Revisiting Meta Platforms Valuation

Revisiting Meta Platforms Valuation

I value social media companies regularly to see if the network effects that we thought would work for these firms continue to operate. Meta and Google are the two leaders in social media networks that have disrupted the traditional advertising model. They were instrumental in firms reallocating their advertising spending from traditional to digital. Though the global advertising market grows in single digits, more ad spend gets driven to digital channels. Meta and Alphabet, with their platforms, capture the majority of this advertising spend. Apart from Meta and Alphabet, Twitter and Snap are the other platforms that drive a majority of their revenues from advertising. Unfortunately, Twitter has difficulties monetizing revenues from its users. With Musk’s claim that most of these accounts are spam, Twitter’s only hope is to force Musk to buy them through legal recourse and save themselves from further misery. On the other end, Snap is 90% down from its 2021 income and, with operating losses, is a laggard and does not pose serious competition to Meta and Alphabet.

Meta Platform Is A Cash Cow

As Meta and Alphabet are the leaders in advertising, the only challenge is the continued growth in the digital advertising market. However, in the last few years, the growth has stagnated, and it has become imperative for Meta platforms to identify new avenues for growth to improve shareholder value. To achieve this, Facebook changed its name to Meta platforms to position itself as a leader in Metaverse – an all-encompassing but loosely defined digital environment. On the other end, Alphabet is working on its “other bets” from cloud to EV to identify new growth areas and pivot from digital advertising.
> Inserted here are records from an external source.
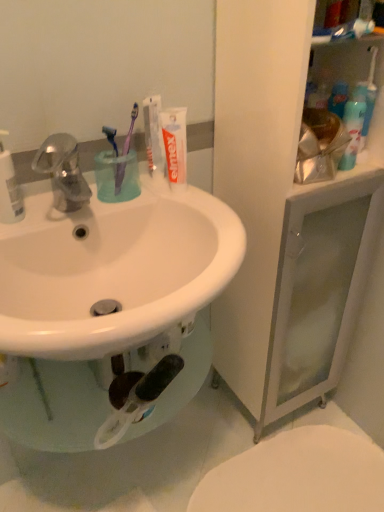
Identify the location of free space that is to the left of white glossy toilet at lower right. pyautogui.click(x=146, y=463).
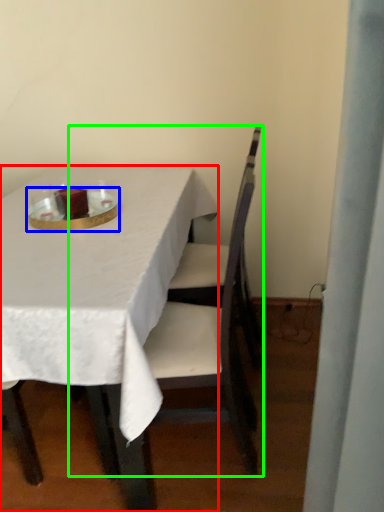
Question: Which object is the farthest from table (highlighted by a red box)? Choose among these: tableware (highlighted by a blue box) or chair (highlighted by a green box).

Choices:
 (A) tableware
 (B) chair

Answer: (B)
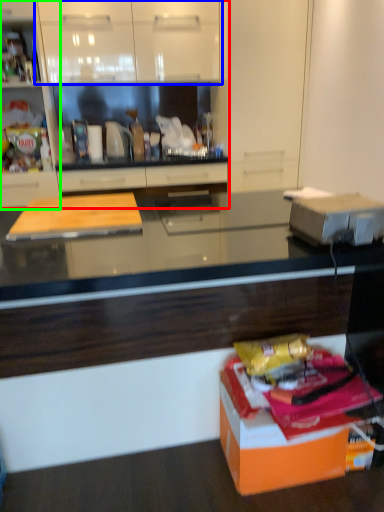
Question: Based on their relative distances, which object is nearer to cabinetry (highlighted by a red box)? Choose from cabinetry (highlighted by a blue box) and cabinetry (highlighted by a green box).

Choices:
 (A) cabinetry
 (B) cabinetry

Answer: (A)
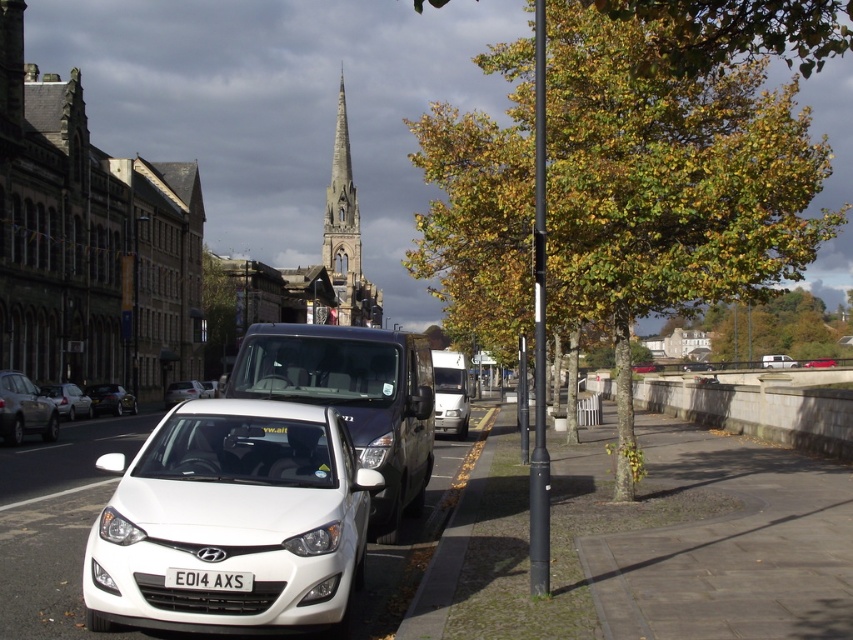
Can you confirm if white plastic license plate at center is positioned above white matte van at center?

Yes.

The width and height of the screenshot is (853, 640). I want to click on white plastic license plate at center, so click(207, 579).

Is white glossy hatchback at lower left bigger than glossy metallic van at center?

Correct, white glossy hatchback at lower left is larger in size than glossy metallic van at center.

Can you confirm if white glossy hatchback at lower left is positioned to the right of glossy metallic van at center?

Yes, white glossy hatchback at lower left is to the right of glossy metallic van at center.

Who is more distant from viewer, (196, 476) or (312, 396)?

Positioned behind is point (312, 396).

You are a GUI agent. You are given a task and a screenshot of the screen. Output one action in this format:
    pyautogui.click(x=<x>, y=<y>)
    Task: Click on the white glossy hatchback at lower left
    
    Given the screenshot: What is the action you would take?
    pyautogui.click(x=231, y=522)

Is dark stone church at center positioned at the back of matte silver car at left?

That is True.

Does dark stone church at center lie in front of matte silver car at left?

No, dark stone church at center is further to the viewer.

You are a GUI agent. You are given a task and a screenshot of the screen. Output one action in this format:
    pyautogui.click(x=<x>, y=<y>)
    Task: Click on the dark stone church at center
    Image resolution: width=853 pixels, height=640 pixels.
    Given the screenshot: What is the action you would take?
    pyautogui.click(x=90, y=241)

Where is `dark stone church at center`? Image resolution: width=853 pixels, height=640 pixels. dark stone church at center is located at coordinates (90, 241).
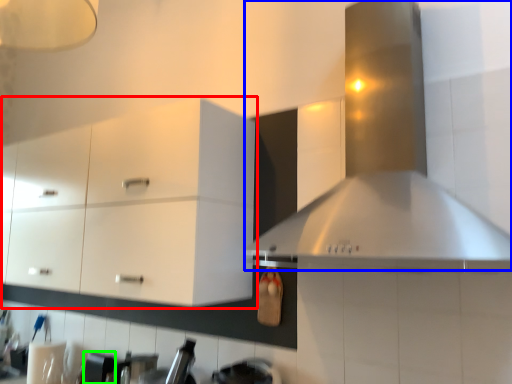
Question: Estimate the real-world distances between objects in this image. Which object is closer to cabinetry (highlighted by a red box), vent (highlighted by a blue box) or appliance (highlighted by a green box)?

Choices:
 (A) vent
 (B) appliance

Answer: (A)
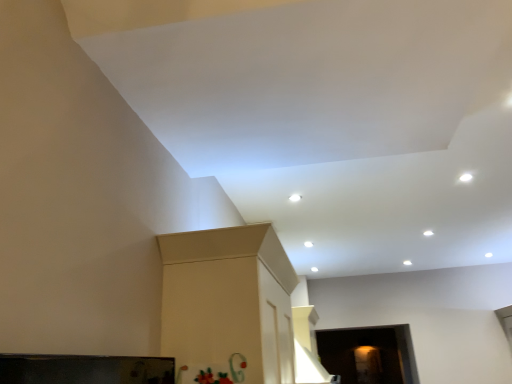
Describe the element at coordinates (228, 304) in the screenshot. The width and height of the screenshot is (512, 384). I see `matte beige cabinet at center` at that location.

Find the location of a particular element. matte beige cabinet at center is located at coordinates (228, 304).

Find the location of a particular element. Image resolution: width=512 pixels, height=384 pixels. matte beige cabinet at center is located at coordinates (228, 304).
Alphabet and Meta have failed to reach new growth areas, mounting significant operating losses in their growth avenues. As demand from advertising slows down and Meta/Alphabet cannot pivot away from advertising, investors are concerned about its value creation and whether they demand a higher multiple to justify their price.

Meta’s Financials

As fears of recession increase with rising inflation and subsequent hike in interest rates, the demand for advertising has declined, reflecting an impact on Meta’s revenues this quarter.

Revisiting Meta Valuation

Advertising contributes 98% of Meta’s revenues, and new growth areas like Reality Labs have not shown any significant growth potential.

Revisiting Meta Platforms Valuation

As advertising spending declines, Meta’s EBIT has come under pressure.

Meta’s Valuation

I valued Meta earlier this year; since then, the prices have corrected significantly.

In my view, the valuation drivers for Meta are:

  1. Growth in Advertising Revenues
  2. Probability of Growth in Non-Advertising Revenues
  3. Operating Margin from Non-Advertising Revenues
  4. Sales/Invested Capital for the Non-Advertising segment

I assume that the growth in advertising will taper to 10% in the next five years and then converge towards the global GDP growth.

I assume the target operating margin for Meta will settle at 33% as it will continue to burn cash in the hope of identifying its next growth driver in VR/Metaverse.

The CAPEX investments should improve as these investments will turn to Sales, effectively improving the Capital turnover ratio from 0.8 in the next five years to 1.25 in a stable phase.

Revisiting Meta Platforms Valuation

I assume Meta’s WACC is at 7.8%, taking its capital structure and business risk will remain broadly stable.

Revisiting Meta Platforms Valuation

Taking the above inputs, I value Meta Platforms at $292/share, making it vastly undervalued to its current stock price of $167.

As there is a divergence between market price and intrinsic value, I decided to validate my value drivers and how much Meta’s valuation depends on its value drivers.

Revisiting Meta Platforms Valuation

When I determine the co-efficient of determination between Equity value and Meta’s value drivers, I find that valuation depends on its EBIT and Revenues.

Thus, there is a higher probability that my revenue growth and target EBIT inputs can go wrong, impacting Meta’s valuation. To overcome this, I did a Monte Carlo simulation to determine what percentile my valuation of Meta lies.

Revisiting Meta Platforms Valuation

The following are the inputs from the Monte Carlo simulation:

The mean price  = $264.37

Median at 50th percentile = $257

At 25th percentile = $231

At 5th percentile = $194

The above simulation shows that the markets have undervalued Meta considerably, and Meta’s price is less than five percentile.

Reason For Meta’s Undervaluation

The markets have assumed that revenues from Meta will stagnate and decline while it will not succeed in converting any of its new growth initiatives to the next growth driver. Further, the investors think that Meta has lost its network effects, and thus, its margins will decline and converge towards the industry average.

The markets treat Meta as a conglomerate and have assigned a conglomerate discount. Therefore, in my view, markets are very harsh towards Meta.

Meta can do share buybacks to signal that markets have not understood its growth strategy. Meta is already doing share buybacks, but its share price declines have not stopped. I think a prudent way is to spin off the Metaverse business from the advertising business so that investors can understand where is the value generation happening. Meta can also unlock value from the spin-off, improving its valuations.